Pertanto, nella sentenza in oggetto, si precisa che la semplice violazione delle linee guida e delle buone prassi da parte del sanitario non è una circostanza di per sé idonea a determinare la responsabilità del medico.

Ma non è tutto. I giudici precisano infatti che occorre verificare che il danno subito dal paziente non si sarebbe verificato se il sanitario avesse agito diversamente.

La vicenda

Nel caso di specie, il paziente era giunto alla guardia medica in cui operava il sanitario imputato in giudizio. L’uomo lamentava forti dolori al torace e una sintomatologia che faceva pensare a un possibile infarto.

Il sanitario, dinanzi a tale quadro clinico, non aveva effettuato l’elettrocardiogramma al paziente. Inoltre, non aveva stabilito alcun contatto telefonico con il servizio di UTC.

Il paziente, dopo poco, è deceduto.

Nel corso del giudizio, tuttavia, era stato accertato che le omissioni contestate al medico non avevano avuto alcuna incidenza causale sulla morte del paziente.

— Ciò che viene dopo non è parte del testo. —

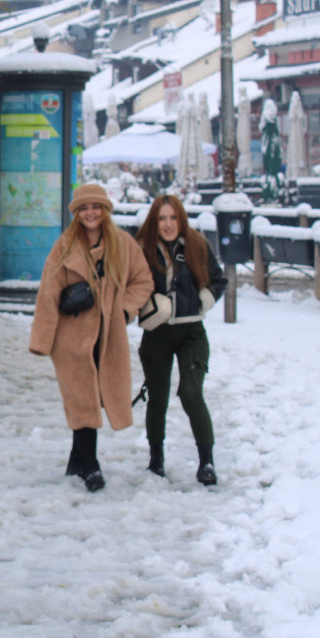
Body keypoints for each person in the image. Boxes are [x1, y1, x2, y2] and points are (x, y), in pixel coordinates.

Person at [29, 184, 154, 492]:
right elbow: (48, 293)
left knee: (97, 397)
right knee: (82, 399)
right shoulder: (65, 246)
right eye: (84, 208)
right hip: (71, 338)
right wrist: (42, 340)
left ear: (105, 210)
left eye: (96, 207)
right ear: (76, 213)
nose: (90, 213)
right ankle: (91, 466)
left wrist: (124, 312)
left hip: (108, 337)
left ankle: (76, 460)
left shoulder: (123, 245)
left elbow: (143, 280)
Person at [134, 195, 228, 486]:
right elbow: (131, 284)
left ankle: (207, 461)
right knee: (157, 398)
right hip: (157, 331)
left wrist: (205, 299)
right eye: (162, 218)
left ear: (181, 219)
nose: (168, 224)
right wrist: (147, 303)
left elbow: (218, 280)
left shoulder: (197, 244)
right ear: (154, 221)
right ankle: (156, 460)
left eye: (173, 217)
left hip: (191, 331)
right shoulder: (142, 248)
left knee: (191, 394)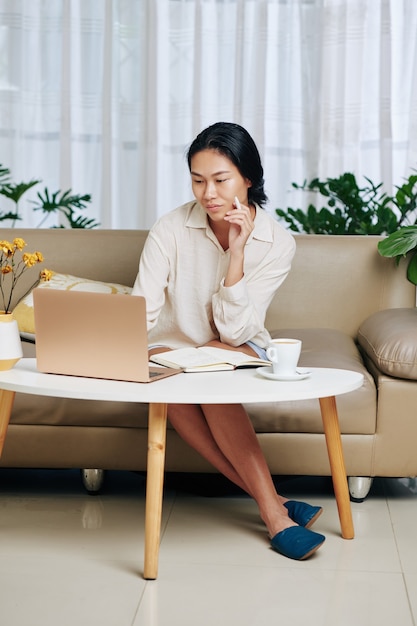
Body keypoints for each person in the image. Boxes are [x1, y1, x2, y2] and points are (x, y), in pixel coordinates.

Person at [132, 121, 325, 560]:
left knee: (210, 374)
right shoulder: (170, 227)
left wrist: (236, 255)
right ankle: (273, 505)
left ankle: (274, 514)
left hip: (237, 347)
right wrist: (127, 348)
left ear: (247, 179)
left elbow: (234, 332)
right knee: (173, 383)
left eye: (220, 180)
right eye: (198, 181)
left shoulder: (277, 242)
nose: (208, 193)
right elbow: (142, 306)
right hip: (176, 350)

In sostanza, nel lasso di tempo tra l’arrivo dell’uomo presso la guardia medica e la morte non sarebbe stato possibile effettuare una valutazione diagnostica utile.

Pertanto, se il paziente non poteva essere salvato non può sussistere colpa medico. Nel caso in oggetto, agire diversamente  avrebbe avuto come unico risultato quello di perdere inutilmente tempo.

E non è tutto. Il caso oggetto della sentenza, mostra chiaramente che l’accertamento della violazione delle linee guida previste dalla comunità scientifica per il trattamento di un paziente che lamenta una determinata patologia non è sufficiente a far sì che il medico sia poi chiamato a rispondere dell’eventuale esito infausto di tale patologia.

Per condannare un sanitario, dunque, occorre verificare che se il sanitario avesse agito diversamente, le cose sarebbero andate in maniera differente ogni oltre ragionevole dubbio.